Problem: Please quote the listing below word for word, from its first line to its last.

Provided material:
----
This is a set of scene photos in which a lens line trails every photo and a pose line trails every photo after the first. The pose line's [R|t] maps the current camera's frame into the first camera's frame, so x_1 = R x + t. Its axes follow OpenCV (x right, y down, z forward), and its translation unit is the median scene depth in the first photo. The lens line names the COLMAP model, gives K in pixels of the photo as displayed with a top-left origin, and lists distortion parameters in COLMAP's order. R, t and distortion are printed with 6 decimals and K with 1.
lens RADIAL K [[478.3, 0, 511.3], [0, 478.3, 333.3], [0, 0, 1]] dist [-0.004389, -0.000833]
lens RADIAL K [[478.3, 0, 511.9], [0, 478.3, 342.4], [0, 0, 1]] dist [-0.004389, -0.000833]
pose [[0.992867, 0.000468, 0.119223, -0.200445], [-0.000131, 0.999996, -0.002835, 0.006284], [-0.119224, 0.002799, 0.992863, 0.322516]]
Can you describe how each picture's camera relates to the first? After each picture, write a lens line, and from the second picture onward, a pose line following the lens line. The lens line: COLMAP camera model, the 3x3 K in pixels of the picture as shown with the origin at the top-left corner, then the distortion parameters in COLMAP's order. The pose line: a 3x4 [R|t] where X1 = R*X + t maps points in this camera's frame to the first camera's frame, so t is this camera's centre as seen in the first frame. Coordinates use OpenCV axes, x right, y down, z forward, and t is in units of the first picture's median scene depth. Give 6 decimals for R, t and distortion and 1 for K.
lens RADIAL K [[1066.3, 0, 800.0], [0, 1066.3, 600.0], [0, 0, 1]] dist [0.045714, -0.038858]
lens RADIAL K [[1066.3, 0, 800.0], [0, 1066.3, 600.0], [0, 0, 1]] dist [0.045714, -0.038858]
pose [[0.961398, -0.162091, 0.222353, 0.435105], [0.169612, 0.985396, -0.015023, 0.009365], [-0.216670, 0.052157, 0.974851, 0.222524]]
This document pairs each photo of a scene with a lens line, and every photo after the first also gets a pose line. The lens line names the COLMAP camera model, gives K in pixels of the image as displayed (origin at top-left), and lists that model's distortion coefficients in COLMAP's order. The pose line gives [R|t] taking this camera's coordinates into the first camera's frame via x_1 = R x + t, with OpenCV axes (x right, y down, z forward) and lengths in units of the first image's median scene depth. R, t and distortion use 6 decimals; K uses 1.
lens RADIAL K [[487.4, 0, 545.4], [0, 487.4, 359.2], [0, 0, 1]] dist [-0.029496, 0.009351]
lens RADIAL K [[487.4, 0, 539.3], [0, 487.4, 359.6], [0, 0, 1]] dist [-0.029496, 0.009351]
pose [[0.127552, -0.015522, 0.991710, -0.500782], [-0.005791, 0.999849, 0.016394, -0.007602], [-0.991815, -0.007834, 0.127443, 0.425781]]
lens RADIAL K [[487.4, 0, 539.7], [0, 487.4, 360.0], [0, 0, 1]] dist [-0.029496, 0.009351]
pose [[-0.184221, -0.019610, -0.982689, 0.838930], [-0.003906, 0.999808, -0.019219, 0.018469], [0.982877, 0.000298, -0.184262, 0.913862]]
----
Completed exercise:
This is a set of scene photos in which a lens line trails every photo and a pose line trails every photo after the first. The pose line's [R|t] maps the current camera's frame into the first camera's frame, so x_1 = R x + t. Its axes follow OpenCV (x right, y down, z forward), and its translation unit is the median scene depth in the first photo. The lens line names the COLMAP model, gives K in pixels of the photo as displayed with a top-left origin, and lists distortion parameters in COLMAP's order. R, t and distortion are printed with 6 decimals and K with 1.
lens RADIAL K [[478.3, 0, 511.3], [0, 478.3, 333.3], [0, 0, 1]] dist [-0.004389, -0.000833]
lens RADIAL K [[478.3, 0, 511.9], [0, 478.3, 342.4], [0, 0, 1]] dist [-0.004389, -0.000833]
pose [[0.992867, 0.000468, 0.119223, -0.200445], [-0.000131, 0.999996, -0.002835, 0.006284], [-0.119224, 0.002799, 0.992863, 0.322516]]
Can you describe how each picture's camera relates to the first? After each picture, write a lens line, and from the second picture onward, a pose line following the lens line. The lens line: COLMAP camera model, the 3x3 K in pixels of the picture as shown with the origin at the top-left corner, then the distortion parameters in COLMAP's order. The pose line: a 3x4 [R|t] where X1 = R*X + t maps points in this camera's frame to the first camera's frame, so t is this camera's centre as seen in the first frame. Coordinates use OpenCV axes, x right, y down, z forward, and t is in units of the first picture's median scene depth. Give 6 decimals for R, t and distortion and 1 for K.
lens RADIAL K [[1066.3, 0, 800.0], [0, 1066.3, 600.0], [0, 0, 1]] dist [0.045714, -0.038858]
lens RADIAL K [[1066.3, 0, 800.0], [0, 1066.3, 600.0], [0, 0, 1]] dist [0.045714, -0.038858]
pose [[0.961398, -0.162091, 0.222353, 0.435105], [0.169612, 0.985396, -0.015023, 0.009365], [-0.216670, 0.052157, 0.974851, 0.222524]]
This document pairs each photo of a scene with a lens line, and every photo after the first also gets a pose line. The lens line names the COLMAP camera model, gives K in pixels of the image as displayed (origin at top-left), and lists that model's distortion coefficients in COLMAP's order. The pose line gives [R|t] taking this camera's coordinates into the first camera's frame via x_1 = R x + t, with OpenCV axes (x right, y down, z forward) and lengths in units of the first image's median scene depth. R, t and distortion use 6 decimals; K uses 1.
lens RADIAL K [[487.4, 0, 545.4], [0, 487.4, 359.2], [0, 0, 1]] dist [-0.029496, 0.009351]
lens RADIAL K [[487.4, 0, 539.3], [0, 487.4, 359.6], [0, 0, 1]] dist [-0.029496, 0.009351]
pose [[0.127552, -0.015522, 0.991710, -0.500782], [-0.005791, 0.999849, 0.016394, -0.007602], [-0.991815, -0.007834, 0.127443, 0.425781]]
lens RADIAL K [[487.4, 0, 539.7], [0, 487.4, 360.0], [0, 0, 1]] dist [-0.029496, 0.009351]
pose [[-0.184221, -0.019610, -0.982689, 0.838930], [-0.003906, 0.999808, -0.019219, 0.018469], [0.982877, 0.000298, -0.184262, 0.913862]]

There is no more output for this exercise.